Paşabahçe vapurunun, arka kıç bölümündeki geniş alanda akşam vakti İzmit’ten Değirmendere’ye giderken, kırmızı-beyaz kalın çizgili seramik tabak içinde, ince belli küçük bardakla sunulan demli çayı içme, bu çayı içerken vapurun arka pervanesinin karıştırdığı tertemiz İzmit Körfezi’nde oluşan bembeyaz köpüklerin oynaşmasını izlemek ayrı bir zevkti.
Vapur, önce Gölcük Kavaklı İskelesi’ne uğrardı. Anne tarafından dedem, rahmetli Mehmet Uzuner (Acente Mehmet), Denizcilik İşletmesinin Gölcük acentesiydi.
Kavaklı iskelesinde bazen O’nu görür, el sallardım..
……………….
Öyle zevkliydi ki İzmit Körfezi’nde vapurla dolaşmak, anlatamam. Bazen İzmit’ten Değirmendere’deki evimize giderken, vapurun yan veya kıç güvertesinde püfür püfür oturuyor olmanın zevkine doyamaz, Değirmendere’de inmek ve eve gitmek yerine yolumuzu uzatır,
Karamürsel’e kadar devam ederdik.
Halıdere İskelesi, sonra Ulaşlı, sonra Ereğli, son durak Karamürsel...
Hani, uçak yolculuğunda piste inerken uçak lastiklerinin piste değiş sertliğine göre pilota not verirsiniz ya, vapurların da iskeleye yanaşması sınasında tahta iskelelerden sarkan eskimiş kamyon ve traktör lastiklerine çarpış hızına göre kaptana not verirdik kendimizce..

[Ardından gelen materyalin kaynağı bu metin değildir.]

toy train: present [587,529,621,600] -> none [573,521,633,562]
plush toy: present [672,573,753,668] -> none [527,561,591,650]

İzmit-Karamürsel hattında günde 7 veya 8 karşılıklı sefer yapılırdı. İlk sefer sabah saat 07.00’da, son sefer akşam saat 20.30’da yapılırdı.
Tarife milim şaşmazdı. Vapurlar, tam dakikasında iskeleye yanaşır, tam zamanında kalkardı.

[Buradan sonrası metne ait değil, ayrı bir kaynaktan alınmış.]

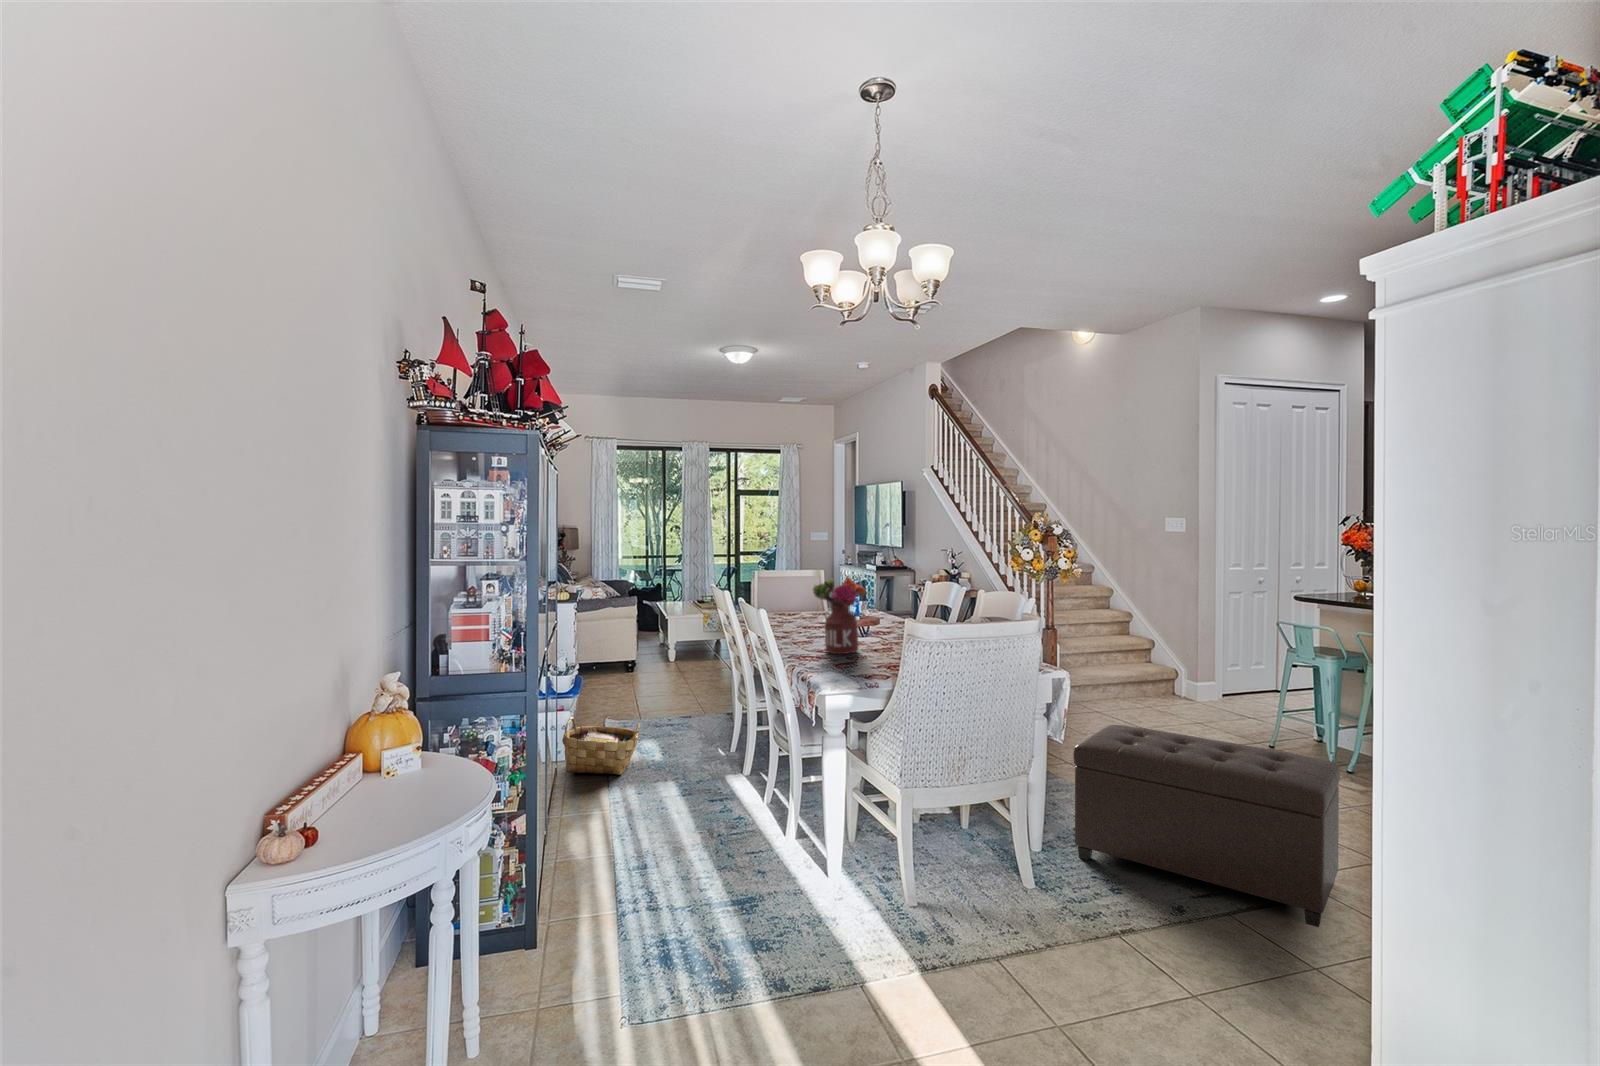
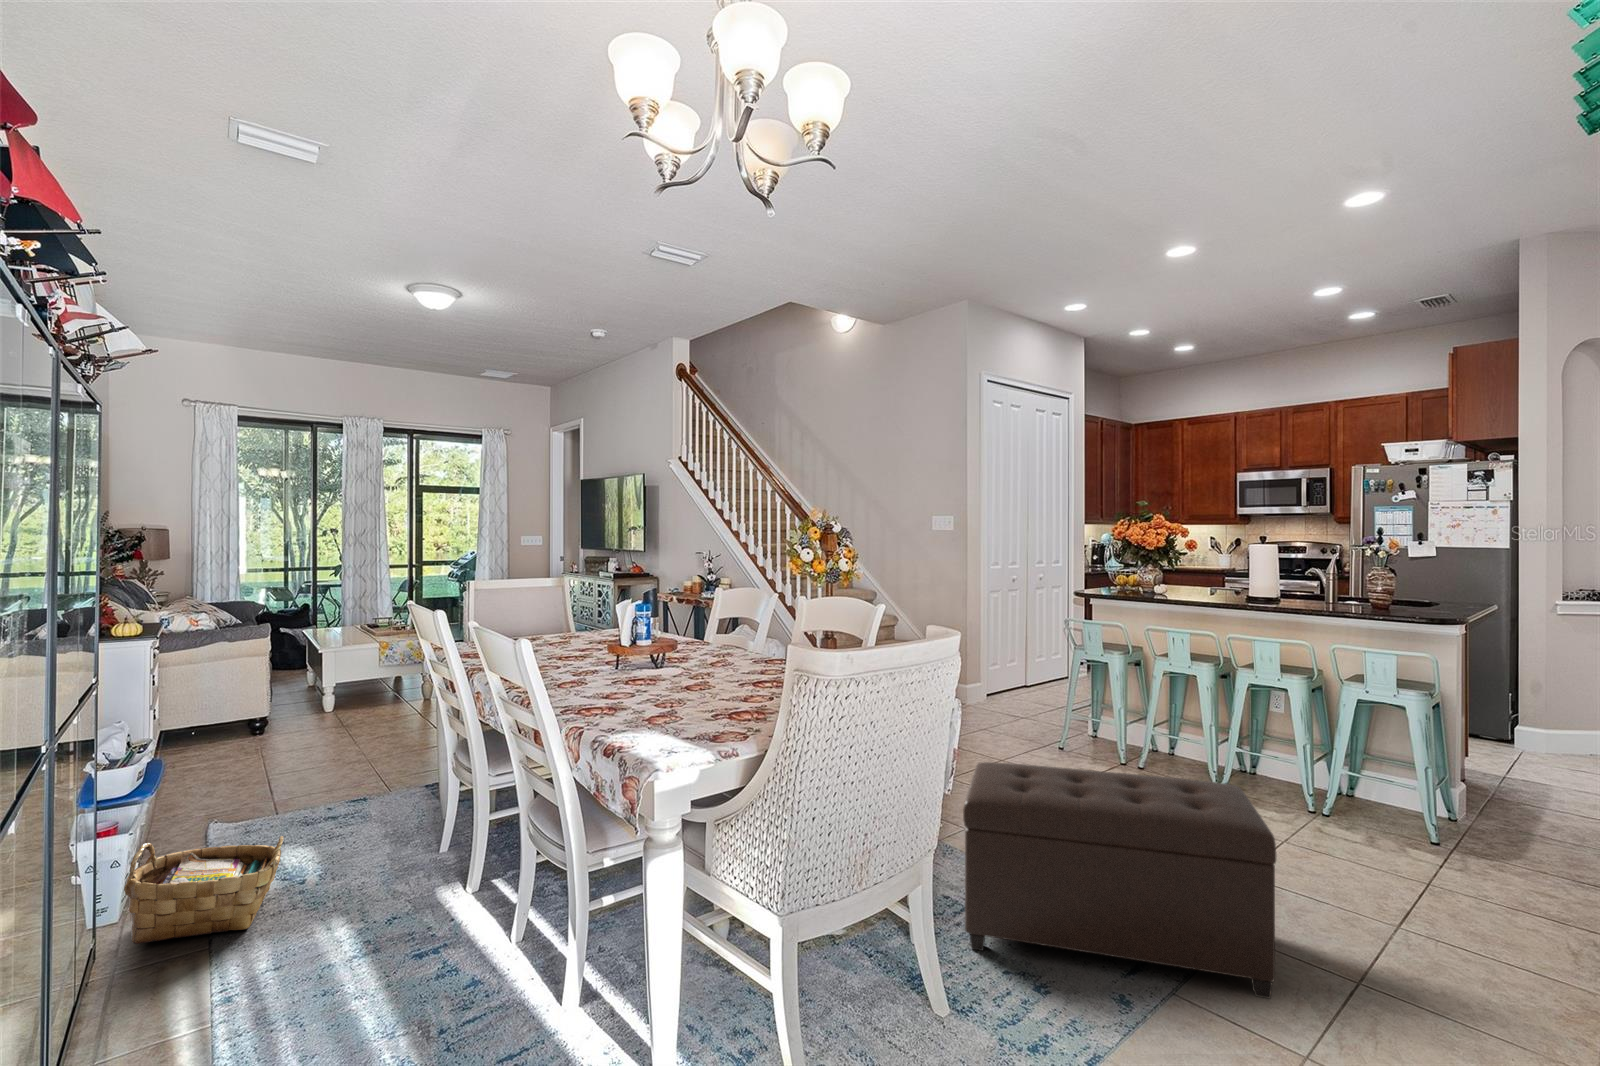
flower arrangement: present [813,577,866,654] -> none [589,589,671,704]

Bir iskeleye yanaşmış vapurda beklerken, vapurun halatları toplanıp, iskeleye uzatılan merdivenleri geri çekilirken biraz geç kalmış insanların iskele üzerindeki koşuşmalarını izlemek de heyecan verici olurdu.

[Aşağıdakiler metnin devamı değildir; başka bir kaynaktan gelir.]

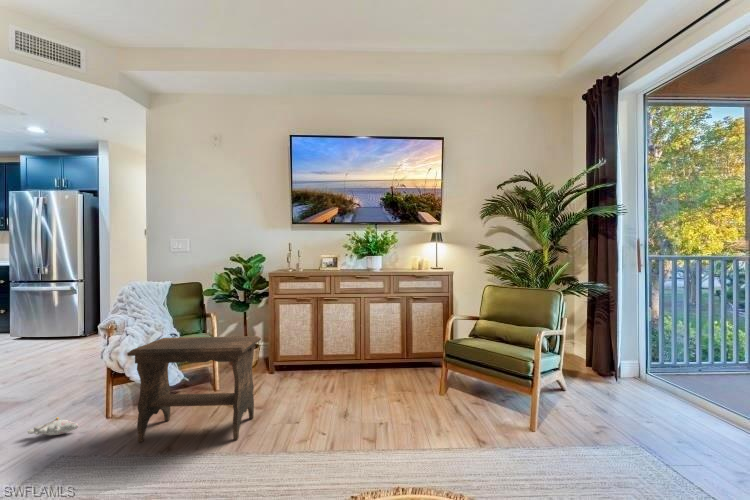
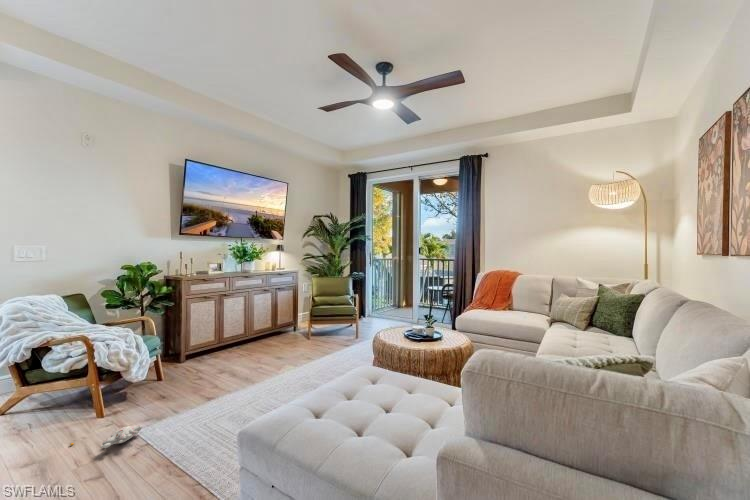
footstool: present [127,336,261,442] -> none [190,322,282,410]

Bazen çok yufka yürekli kaptan, koşa koşa iskelenin ucuna gelmiş, ama vapuru saniyelerle kaçırmış bir yolcu gördüğünde, tornistan yapıp iskeleye geri döner, o yolcuyu vapura alırdı. Biz de kenar küpeştede bu çok nazik jesti alkışlarla ödüllendirirdik.
Çok güzeldi benim çocukluğumda, gençliğimde bu İzmit… Çok güzeldi bu İzmit Körfezi…
Ortaköy, Yeniköy, Vaniköy, Beylerbeyi, Beykoz, Paşabahçe isimli vapurlar düzenli çalışırdı.
Vapurlardaki dostluk, arkadaşlık, vapurların küpeştesinde yudumlanan çay bir başka lezzetliydi.
Çok fazla şeyi özlüyorum çocukluğumun, gençliğimin İzmit’inden..
En çok özlediklerimden biri de Körfez vapurlarıdır.
Belki yüzlerce kez binip içinde yolculuk yaptığım Paşabahçe vapurunun yenilendiği haberini görünce bunlar geldi aklıma…
Gözümün önünde canlandı o güzel yılların anıları...
IŞIK'TAN TEK DÜZELTME!
Dün bu sütunlarda ilimizin en önemli siyasetçilerinden, eski Bakan Fikri Işık'la Bahçecik Soğuksu'daki 3 saat süren görüşmemizin izlenimlerini yazmıştım.
CHP'li dostlarla (mesala Sirmen ve Erenkaya ile) böyle bir sohbet yapıp, yazı yazsam başım derde girer, "Ben böyle demedim" diye bağırıp dururlardı. Değerli dost Fikri Işık'ın böyle bir tarzı yoktur. Yazı yayınlandıktan sonra, dün aradı, görüştük.
"Bir konuda yanlış anlama olmuş. Ama düzeltemene de gerek yok. Sen bil yeter" dedi.
Bu durumu da şöyle açıkladı:
"Engin Koyun, Kocaelispor Başkanı olmadan önce bana sormadı. Sorsaydı, 'olma' derdim. Ama bu konuyu Engin Bey ile hiç konuşmadık"
Ben yazımda, Fikri Işık'ın Engin Koyun'a, 'başkan olma' dediğini yazmıştım. Dünkü yazıyla ilgili tek düzeltme budur.
Fikri Bey, bana anlattıkları ve benim yazdığım herşeyin arkasındadır.